Only one stretch of the data below is wanted: the lines starting at the one with "Park’s third amended" and ending at the one with "On information and", both included, given again exactly.
Segment Open
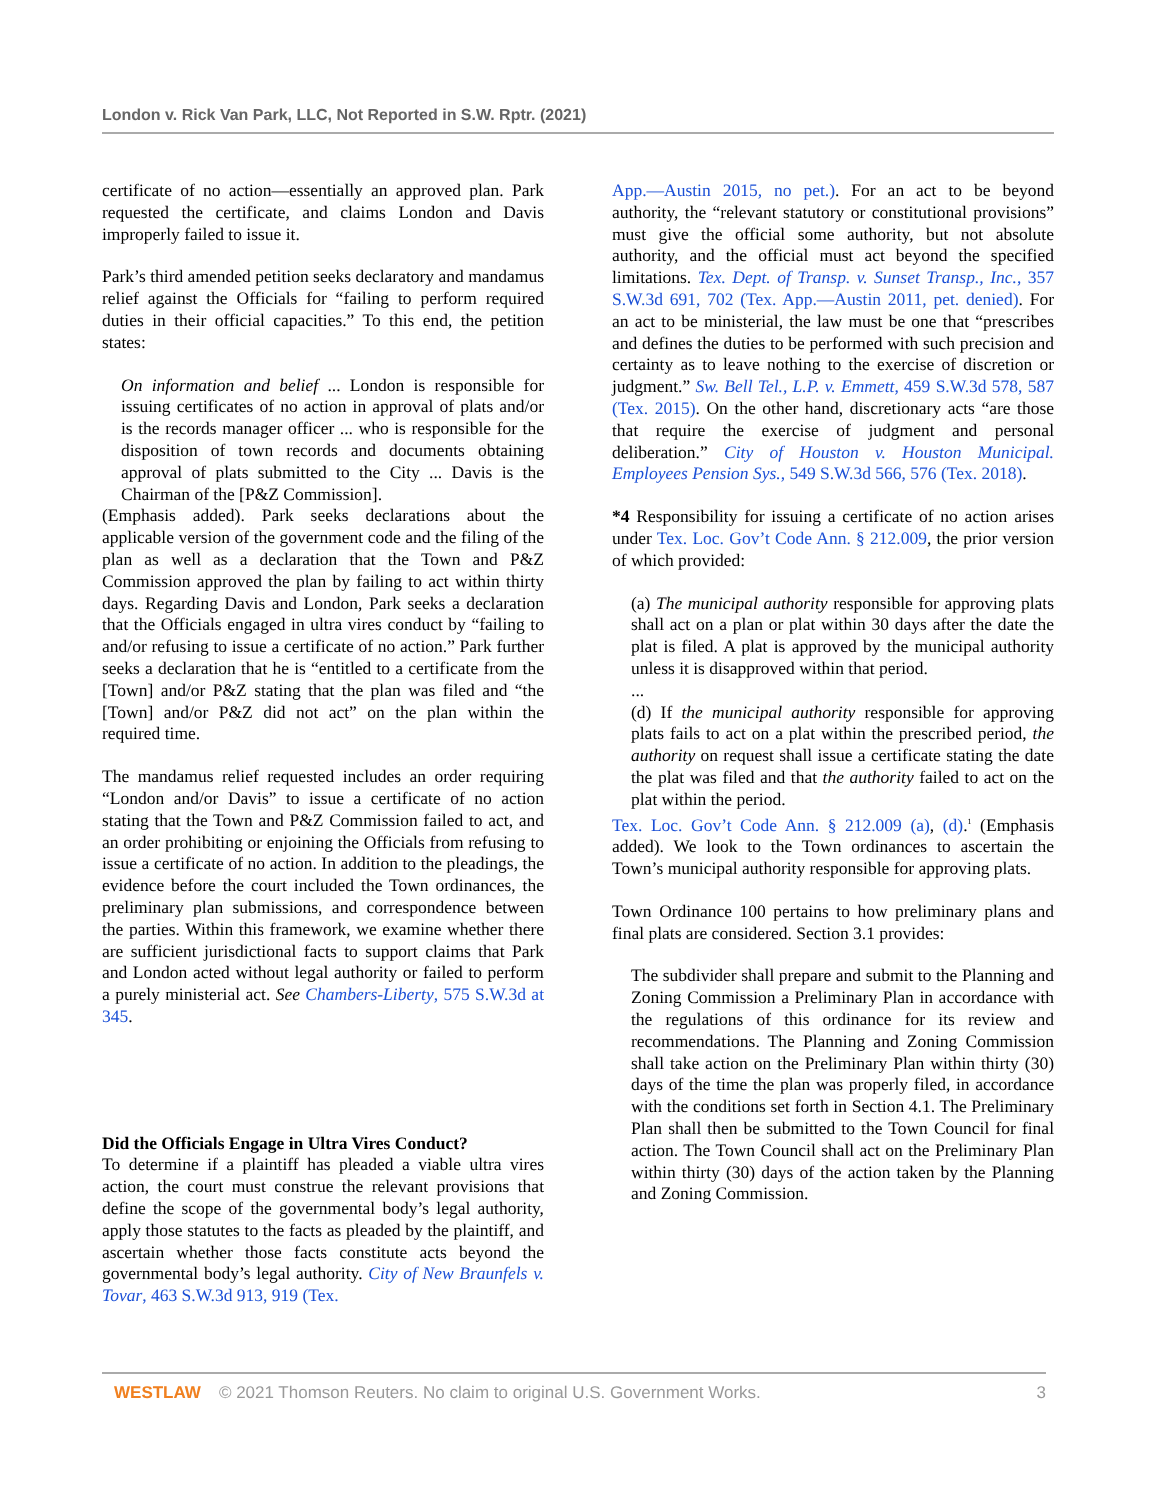London v. Rick Van Park, LLC, Not Reported in S.W. Rptr. (2021)
certificate of no action—essentially an approved plan. Park requested the certificate, and claims London and Davis improperly failed to issue it.
Park’s third amended petition seeks declaratory and mandamus relief against the Officials for “failing to perform required duties in their official capacities.” To this end, the petition states:
On information and belief ... London is responsible for issuing certificates of no action in approval of plats and/or is the records manager officer ... who is responsible for the disposition of town records and documents obtaining approval of plats submitted to the City ... Davis is the Chairman of the [P&Z Commission].
(Emphasis added). Park seeks declarations about the applicable version of the government code and the filing of the plan as well as a declaration that the Town and P&Z Commission approved the plan by failing to act within thirty days. Regarding Davis and London, Park seeks a declaration that the Officials engaged in ultra vires conduct by “failing to and/or refusing to issue a certificate of no action.” Park further seeks a declaration that he is “entitled to a certificate from the [Town] and/or P&Z stating that the plan was filed and “the [Town] and/or P&Z did not act” on the plan within the required time.
The mandamus relief requested includes an order requiring “London and/or Davis” to issue a certificate of no action stating that the Town and P&Z Commission failed to act, and an order prohibiting or enjoining the Officials from refusing to issue a certificate of no action. In addition to the pleadings, the evidence before the court included the Town ordinances, the preliminary plan submissions, and correspondence between the parties. Within this framework, we examine whether there are sufficient jurisdictional facts to support claims that Park and London acted without legal authority or failed to perform a purely ministerial act. See Chambers-Liberty, 575 S.W.3d at 345.
Did the Officials Engage in Ultra Vires Conduct?
To determine if a plaintiff has pleaded a viable ultra vires action, the court must construe the relevant provisions that define the scope of the governmental body’s legal authority, apply those statutes to the facts as pleaded by the plaintiff, and ascertain whether those facts constitute acts beyond the governmental body’s legal authority. City of New Braunfels v. Tovar, 463 S.W.3d 913, 919 (Tex.
App.—Austin 2015, no pet.). For an act to be beyond authority, the “relevant statutory or constitutional provisions” must give the official some authority, but not absolute authority, and the official must act beyond the specified limitations. Tex. Dept. of Transp. v. Sunset Transp., Inc., 357 S.W.3d 691, 702 (Tex. App.—Austin 2011, pet. denied). For an act to be ministerial, the law must be one that “prescribes and defines the duties to be performed with such precision and certainty as to leave nothing to the exercise of discretion or judgment.” Sw. Bell Tel., L.P. v. Emmett, 459 S.W.3d 578, 587 (Tex. 2015). On the other hand, discretionary acts “are those that require the exercise of judgment and personal deliberation.” City of Houston v. Houston Municipal. Employees Pension Sys., 549 S.W.3d 566, 576 (Tex. 2018).
*4 Responsibility for issuing a certificate of no action arises under Tex. Loc. Gov’t Code Ann. § 212.009, the prior version of which provided:
(a) The municipal authority responsible for approving plats shall act on a plan or plat within 30 days after the date the plat is filed. A plat is approved by the municipal authority unless it is disapproved within that period.
...
(d) If the municipal authority responsible for approving plats fails to act on a plat within the prescribed period, the authority on request shall issue a certificate stating the date the plat was filed and that the authority failed to act on the plat within the period.
Tex. Loc. Gov’t Code Ann. § 212.009 (a), (d).<sup>1</sup> (Emphasis added). We look to the Town ordinances to ascertain the Town’s municipal authority responsible for approving plats.
Town Ordinance 100 pertains to how preliminary plans and final plats are considered. Section 3.1 provides:
The subdivider shall prepare and submit to the Planning and Zoning Commission a Preliminary Plan in accordance with the regulations of this ordinance for its review and recommendations. The Planning and Zoning Commission shall take action on the Preliminary Plan within thirty (30) days of the time the plan was properly filed, in accordance with the conditions set forth in Section 4.1. The Preliminary Plan shall then be submitted to the Town Council for final action. The Town Council shall act on the Preliminary Plan within thirty (30) days of the action taken by the Planning and Zoning Commission.
WESTLAW © 2021 Thomson Reuters. No claim to original U.S. Government Works. 3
Segment Closed
EXPECTED OUTPUT
Park’s third amended petition seeks declaratory and mandamus relief against the Officials for “failing to perform required duties in their official capacities.” To this end, the petition states:
On information and belief ... London is responsible for issuing certificates of no action in approval of plats and/or is the records manager officer ... who is responsible for the disposition of town records and documents obtaining approval of plats submitted to the City ... Davis is the Chairman of the [P&Z Commission].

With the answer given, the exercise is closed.